On last Sunday’s The Circus (Showtime) Steve Bannon said something that hadn’t occurred to me until then. He predicted with certainty that the Democrats would impeach Trump (that had occurred to me) but also that Mitch McConnell would, at that point, offer him what Bannon called “an acquittal deal”. Mr. Bannon is, as he is accustomed to be, interesting and wrong.
His mistake is to ignore two immutable laws of American politics. First: Trump can never be trusted to uphold his end of any deal and everyone, even McConnell, knows that. Second: only Republicans impeach, they only impeach Democrats, and they always fall short of the votes to remove.
But what about Nixon? you say. Nixon demonstrates how the process works when the shoe is on the other foot, as in the present case. In this situation the Democrats deliberate impeachment and produce articles which are voted out of committee and the Republicans response is to shove their president out the door.

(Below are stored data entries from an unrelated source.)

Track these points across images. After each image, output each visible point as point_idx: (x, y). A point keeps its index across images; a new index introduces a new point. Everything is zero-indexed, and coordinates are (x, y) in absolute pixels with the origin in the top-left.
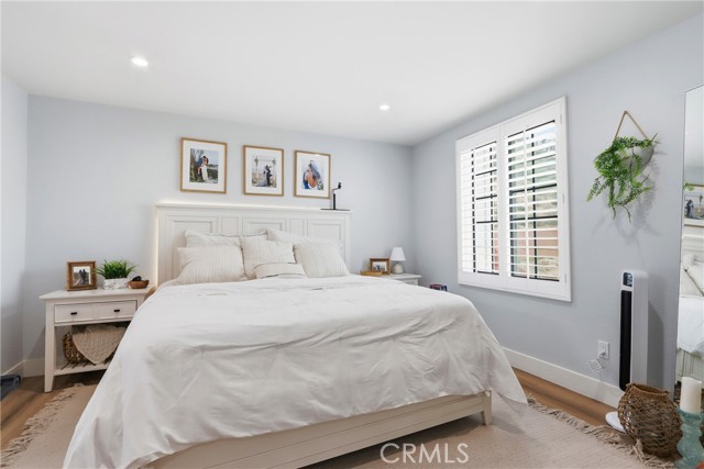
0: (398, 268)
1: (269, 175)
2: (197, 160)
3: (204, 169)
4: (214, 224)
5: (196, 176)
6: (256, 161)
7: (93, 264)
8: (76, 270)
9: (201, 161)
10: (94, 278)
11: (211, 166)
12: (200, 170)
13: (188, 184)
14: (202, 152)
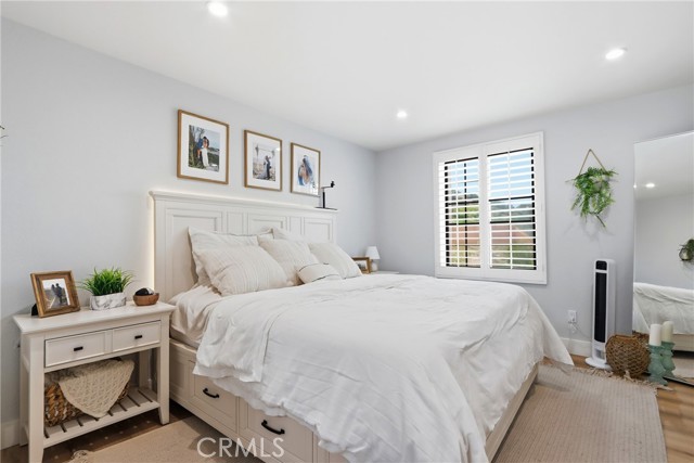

I can’t say I’ve examined even the outlines of Republican thinking on the matter. Who can really know such mysteries? Even Bannon, I’ll admit, likely has a better grasp than I. But I am holding to the immutable laws above. Sure, times change, political parties evolve, even flip polarities. In my bones, however, I feel it is late in history for the creation of entirely new patterns in the constitutional landscape.